The present judgment having been unanimously delivered now prevails as against the minority ruling of only one judge – Justice Khosa in the Panama case. This will render any further proceedings by the NAB against Dar null and void.

Under the law, investigation can be reopened against an accused only if fresh evidence surfaces. The NAB had treated the finding of the Panama Joint Investigation Team (JIT) as “fresh material” against Dar. However, the instant verdict dismissed the JIT report relating to Hudabiya Paper Mills reference, holding that the JIT had not come out with any fresh material and what it treated as such was already in the NAB’s possession.

According to the present verdict, during his arguments the NAB prosecutor placed considerable reliance on Dar’s April 25, 2000 statement, which was recorded before a magistrate. The bench enquired from the prosecutor whether it was under Section 164 of the Criminal Procedure Code (Cr.P.C.) because the JIT report refers to it as such. He categorically stated that it was not so, but a statement under 26 of the NAB Ordinance, which provides for the tender of pardon to accomplice/plea-bargaining and in this regard referred to Dar’s letter addressed to the NAB Chairman, titled “Tender of Pardon” and the chairman’s order dated April 21, 2000 whereby he in exercise of powers Section 26 tendered full pardon to Dar.

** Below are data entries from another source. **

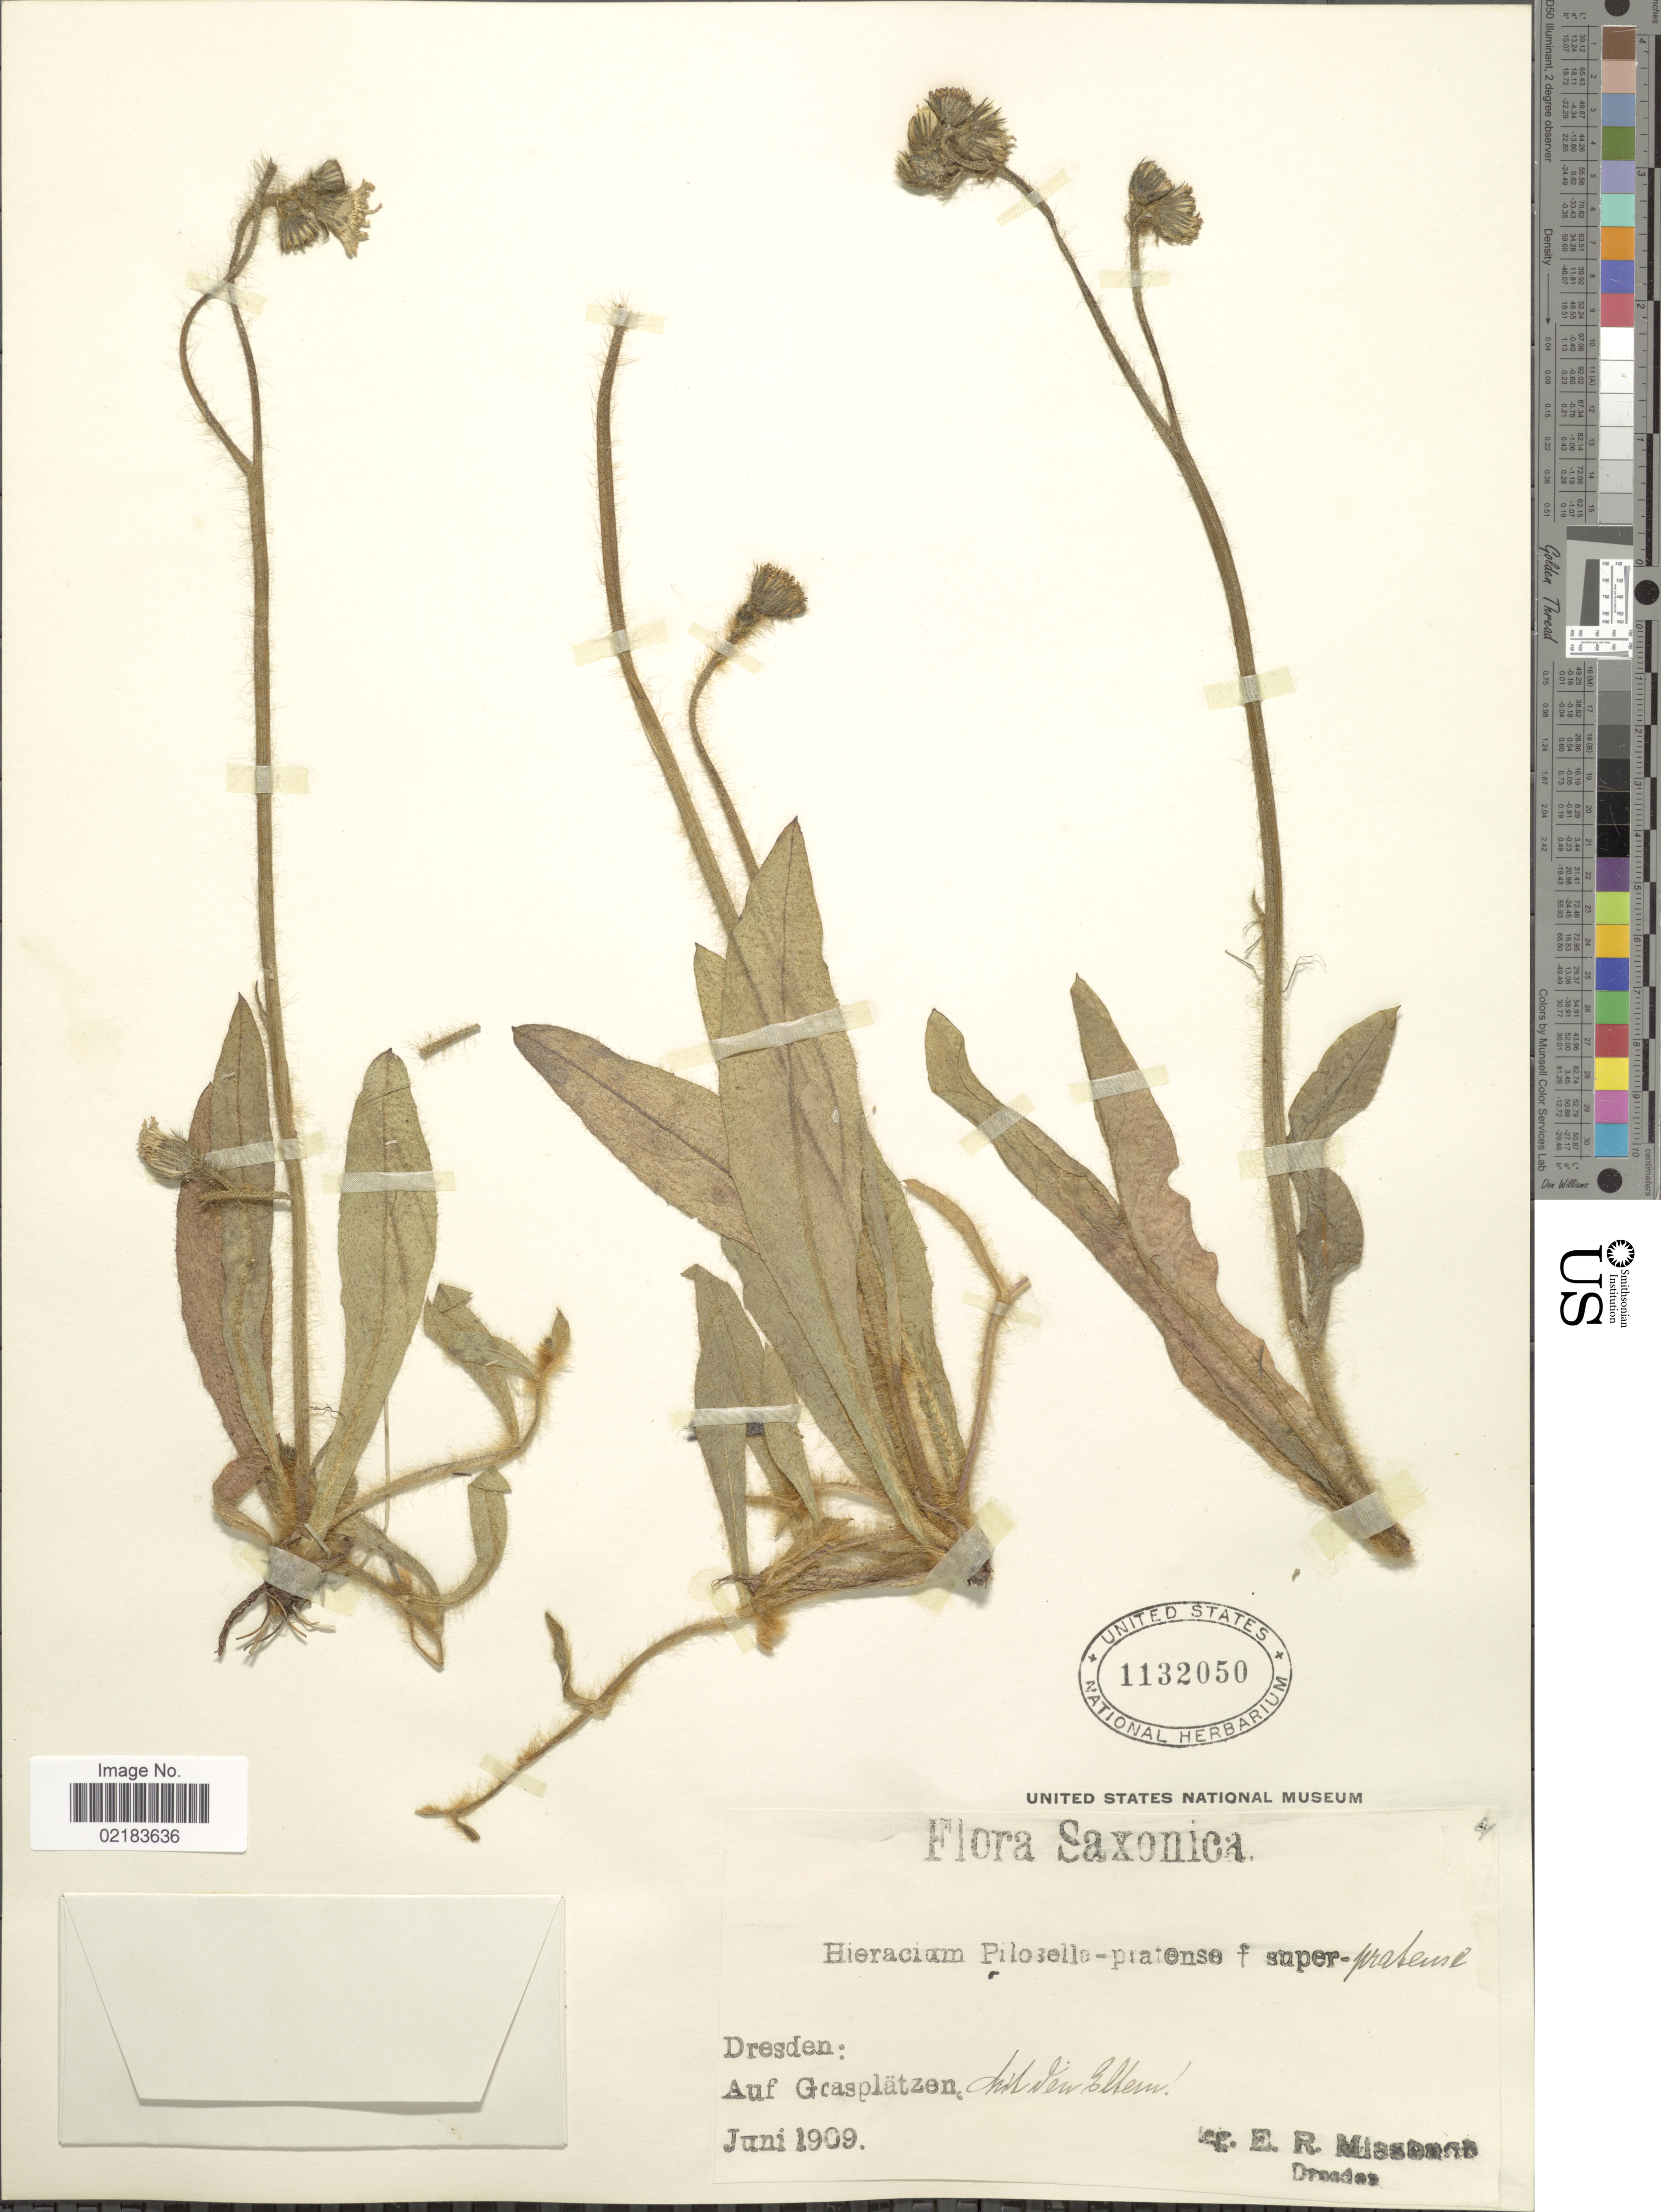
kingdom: Plantae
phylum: Tracheophyta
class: Magnoliopsida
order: Asterales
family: Asteraceae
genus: Pilosella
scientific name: Pilosella sp.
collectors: E. Missbach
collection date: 1909-06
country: Germany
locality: Saxonica. Dresden: Auf Grasplätzen, [illegible text]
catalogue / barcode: US 1132050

The ruling said that the LHC justices had correctly observed that a magistrate was not competent to record the statement under Section 26 (e). It could only be recorded before the NAB chairman or the accountability court. The NAB Ordinance was later amended on July 5, 2000 to enable a statement to be recorded by a magistrate.

The original un-amended Section 26 (e) read: Any statement made before the NAB Chairman or the court by a person who has accepted a tender of pardon may be given in evidence against him at such trial. Amended section 26 (e) said any statement made before a magistrate by a person who has accepted a tender of pardon may be given in evidence against him at the trial.

Justice Qazi Faez Isa, who authored the judgment, wrote that in view of this legal position and the NAB chief’s order it is quite clear that the statement attributed to Dar could not be categorised as one made under Section 164. As it was not recorded before the NAB chairman nor before the accountability court it can also not be categorised as one under Section 26 (e). Moreover, if a Section 164 statementis confession, it must either admit in terms of the offence or at any rate substantially all the facts which constitute the offence. Dar’s statement is also self-exculpatory and it states, “I have never obtained any illegal personal benefits of these funds”.

The judge wrote that to enable a statement recorded under Section 164 to be used against an accused, it must be recorded in his presence and the accused given an opportunity of cross-examining the witness making it. Dar’s statement says that the “money [in the foreign currency accounts] was/is owned by the Sharif family”, therefore, if it is to be treated as a statement under Section 164 and sought to be used against the Sharif family it should have been recorded in their presence and they should have been given the opportunity to cross-examine Dar. As this was not done the law does not permit its use against the Sharif family.